Alex Dowsett and racing in the rain

Just a few quick thoughts on the Giro d’Italia and racing in the rain. On Friday I saw Bradley Wiggins struggling on the descents. After crashing on a slippery descent, he took it gingerly down the remainder of the last climb losing over a minute to the leading contenders. As the cliche goes, it’s all still all to play for, but that minute will be tough to peg back in the mountains.


If I wasn’t a cyclist, I may have been shouting at the TV ‘Come on Bradley get a move on, why don’t you go a bit quicker’ But, after coming off the bike in the rain, the last thing you want to do is to get back on start racing down the same hills. I really emphasised with that awful feeling of cold, wet, pain, and lost confidence.

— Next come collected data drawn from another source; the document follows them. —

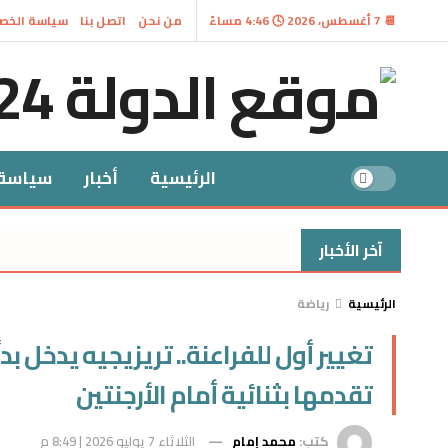
📆 7 أغسطس، 2026 🕓 4:46 مساءً
من نحن
اتصل بنا
سياسة الخص
الرئيسية
أخبار
سياسة
آخر الأخبار
الرئيسية
رياضة
تغيير أول للفراعنة.. تريزيجيه يدخل 
تقدمها بثنائية أمام الأرجنتين
كتب:
محمد إمام
الثلاثاء 7 يوليو 2026 | 8:49 م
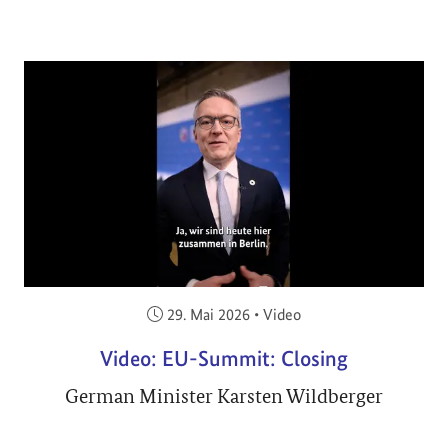
Veröffentlicht am:
29. Mai 2026
•
Video
Video: EU-Summit: Closing
German Minister Karsten Wildberger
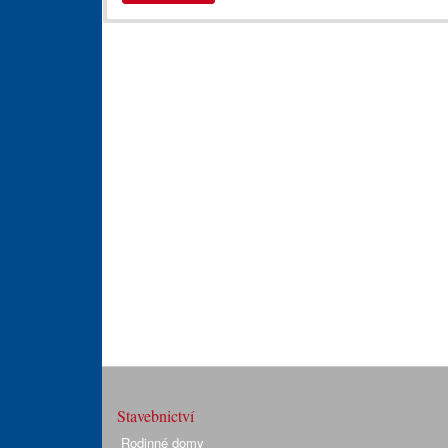
Stavebnictví
Rodinné domy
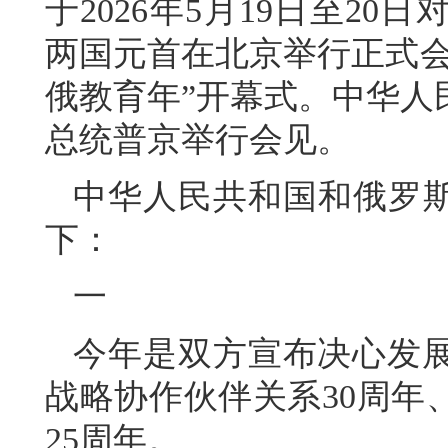
于2026年5月19日至2
两国元首在北京举行正式会谈
俄教育年”开幕式。中华人
总统普京举行会见。
中华人民共和国和俄罗斯
下：
一
今年是双方宣布决心发
战略协作伙伴关系30周年
25周年。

The time trial was another matter all together. After more bad luck in getting a puncture, Wiggins was back on form and powered away over the second half of the course.

Despite a puncture (and if you’ve ever had a puncture in a race, you know it costs you much more than 20 seconds.), Wiggins finished a creditable 2nd. Still on top of his form, but simultaneously dissappointed not to take more time out of his rivals. If Wiggins has been having a tough week, another British rider must be on top of the moon. For Alex Dowsett to win his first stage in a grand tour, must be very satisfying, especially because the course was really tough – far removed from a more typical British time trial up a dual carriageway, which he has been brought up on.

It was only two years ago, that I posted about Alex Dowsett. We both did the H25/8 Bentley course on the A31. He did 46.58. I was more than 5 minutes behind. (I Blogged about it here. Alex Dowsett 46.58) Two years on, Alex Dowsett is on the podium of the Giro d’Italia, and I was riding the West London Cycling Association on the A40 (H181/10)

Alex Dowsett

I was chuffed for Alex, and it is very nice to be able to say you’ve ridden against the fastest man in a Giro stage.

Back to riding in the rain. A big difference between amateurs and pros is that when it rains, the pro has to keep going – even if it is six hours of up and down Italian roads, seemingly sprayed with GT-80. But, an Amateur only has to look at a dodgy weather forecast and delay his ride until more suitable time.

Despite, the threat of rain, I still went out to Madley Primary school, the HQ for the WLCA 10 mile TT. Unfortunately, the race got cancelled because of rain and the spray. It was a tough call for the organiser. I definitely sympathise with his dilemma, especially because I’m organising a race on the same course next week. It’s not wimping out, but an awareness of the dangers we face racing on dual carriageways with diminished visibility.

So that’s another difference between amateurs and pros. The world is close, yet so far. I don’t think the people of David Cameron’s constituency would take too kindly to closing the A40 for a few hours so 30 cyclists can go up and down the Witney bypass in safety. Maybe in Italy, but not England.

So It was no cycling and back to watch the Giro on Eurosport.

GB one and two! I’m so proud Britain are good at time trials! Maybe next year we should some Italians over to race up and down the A31.

2 Responses to Alex Dowsett and racing in the rain

  1. Tricyklist May 13, 2013 at 6:23 pm #

    You stopped a TT because of the risk of low visibility? I can never understand why you insist (in the UK) on riding outside the nearside white lines. i.e. In the same lane as the fast moving motor traffic!

    In Denmark cyclists ride inside the line for protection and to free the traffic from slow moving obstructions like us. These tarmaced lanes are usually the designated cycle lane on many busy main roads over here. The demarcation lines are treated with the utmost respect by drivers in Denmark.

    The only traffic you ever see using these “cycle lanes” are farm tractors with implements attached. The rest of the time no vehicle crosses the protective white line. For cyclists it’s rather like having an invisible force field for protection. How many more TT rider “rear enders” will you tolerate before sanity finally prevails?

  2. Al-Bo May 12, 2013 at 12:56 pm #

    I imagine Dowsett’s not mad-keen on descending in the rain either. He’s a haemophiliac, which adds an extra dimension to already-justifiable downhill nervousness.